我正在寻找一个 function 接收带有标记化文本的 dataframe 并返回处理后的文本。 重要的是要匹配整个公司名称,而不仅仅是名称的一个元素。 关于符号,我知道这有点困难,因为在文本中很容易找到“V”(签证符号),但是我来这里是为了听到一些好的解决方法
让我们举一个例子开始:
print(dataframe['text'])
Output:
0 [GS is the main company of Dow Jones]
1 [Once again Visa surprises all]*
2 [Johnson & Johnson's vaccine is the best one]
我想要一个具有以下结果的新列:
0 [<TKR> is the main company of Dow Jones]
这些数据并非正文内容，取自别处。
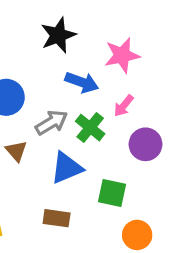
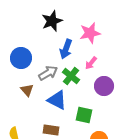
blue arrow: (82, 82) -> (66, 49), turned 90
blue triangle: (67, 168) -> (57, 100), turned 50

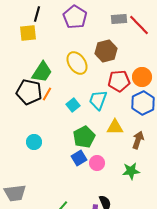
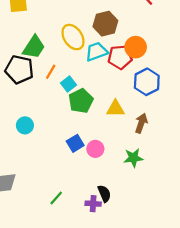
orange circle: (142, 77) -> (136, 47), moved
orange line: (47, 94) -> (51, 72), moved
cyan trapezoid: (98, 100) -> (96, 52), moved, turned 50
green pentagon: (84, 137) -> (81, 101), moved

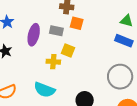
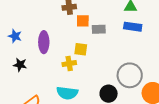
gray rectangle: (56, 31) -> (99, 29), moved
gray circle: (120, 77) -> (130, 75), moved

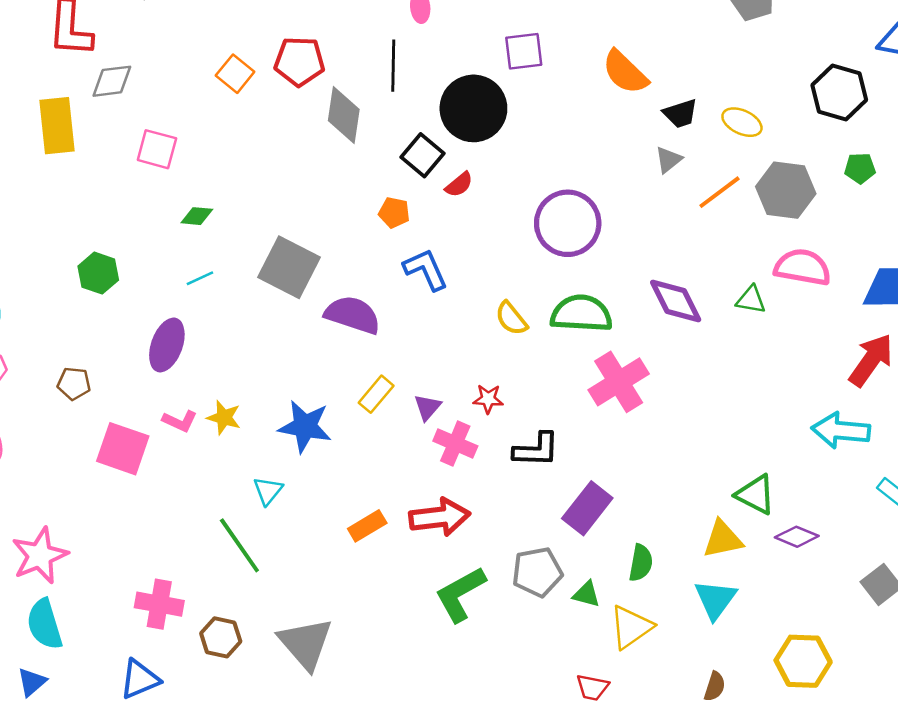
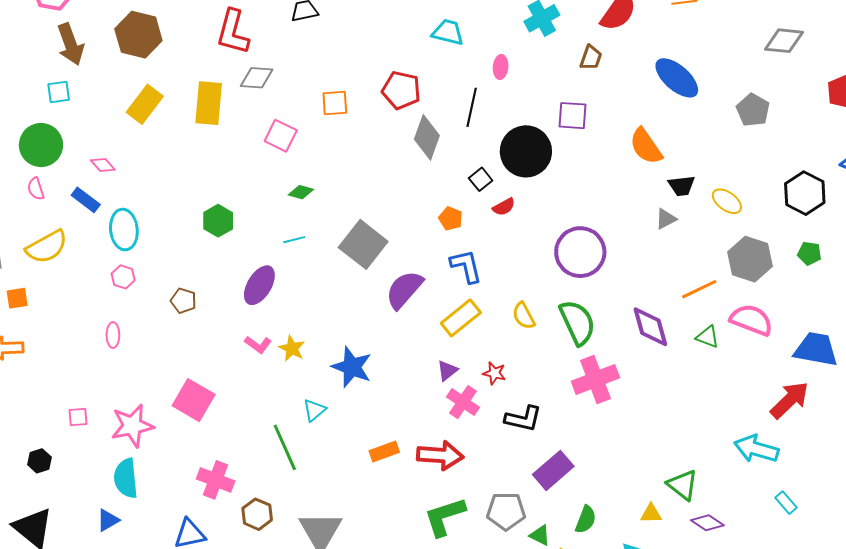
orange square: (235, 74) -> (335, 103), moved, turned 36
black square: (423, 155) -> (481, 179), size x0.7
orange line: (720, 192) -> (699, 289), moved
green semicircle: (581, 314) -> (577, 322), turned 51
purple semicircle: (353, 315) -> (404, 290), turned -78
yellow rectangle: (376, 394) -> (461, 318), moved, size x1.4
pink square: (123, 449) -> (194, 400), moved
yellow triangle: (723, 539) -> (651, 514), size x0.7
1 [Once again <CMPY> surprises all]*
2 [<CMPY>'s vaccine is the best one]
第 1 行 --> 棘手的第一行,因为公司的真实名称是“Visa Inc.”。 不只是签证...我真的不知道如何处理它。
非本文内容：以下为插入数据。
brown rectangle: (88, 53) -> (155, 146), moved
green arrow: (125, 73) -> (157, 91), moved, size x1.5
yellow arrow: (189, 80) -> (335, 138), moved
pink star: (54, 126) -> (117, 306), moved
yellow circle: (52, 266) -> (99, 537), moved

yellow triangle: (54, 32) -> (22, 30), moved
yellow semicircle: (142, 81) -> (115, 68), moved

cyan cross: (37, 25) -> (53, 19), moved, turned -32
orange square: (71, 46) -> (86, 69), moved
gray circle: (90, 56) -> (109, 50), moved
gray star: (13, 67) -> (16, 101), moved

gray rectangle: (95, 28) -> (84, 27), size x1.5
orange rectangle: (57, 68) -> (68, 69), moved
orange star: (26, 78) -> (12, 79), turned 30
我不知道使用标记化的句子是否更好:因为在这种情况下,我还需要标记高盛等“公司”。
您可以使用
import pandas as pd
import re
stocks = [
{"symbol": "GS", "company": "Goldman Sachs", "index": "Dow Jones", "sector": "Financial Services"},
{"symbol": "JPM", "company": "JPMorgan Chase", "index": "Dow Jones", "sector": "Financial Services"},
{"symbol": "TRV", "company": "The Travelers Companies", "index": "Dow Jones", "sector": "Financial Services"},
{"symbol": "V", "company": "Visa Inc.", "index": "Dow Jones", "sector": "Financial Services"},
{"symbol": "AMGN", "company": "Amgen", "index": "Dow Jones", "sector": "Healthcare"},
{"symbol": "JNJ", "company": "Johnson & Johnson", "index": "Dow Jones", "sector": "Healthcare"}
]
def process_term(term):
t = [x for x in term.split()]
first = t[0]
if len(t) > 1:
first = first + r"(?:\s+{}{}".format("(?:\s+".join(map(re.escape,t[1:])), ")?" * (len(t)-1))
return first
dataframe = pd.DataFrame({'text':['GS is the main company of Dow Jones', 'Once again Visa surprises all', "Johnson & Johnson's vaccine is the best one"]})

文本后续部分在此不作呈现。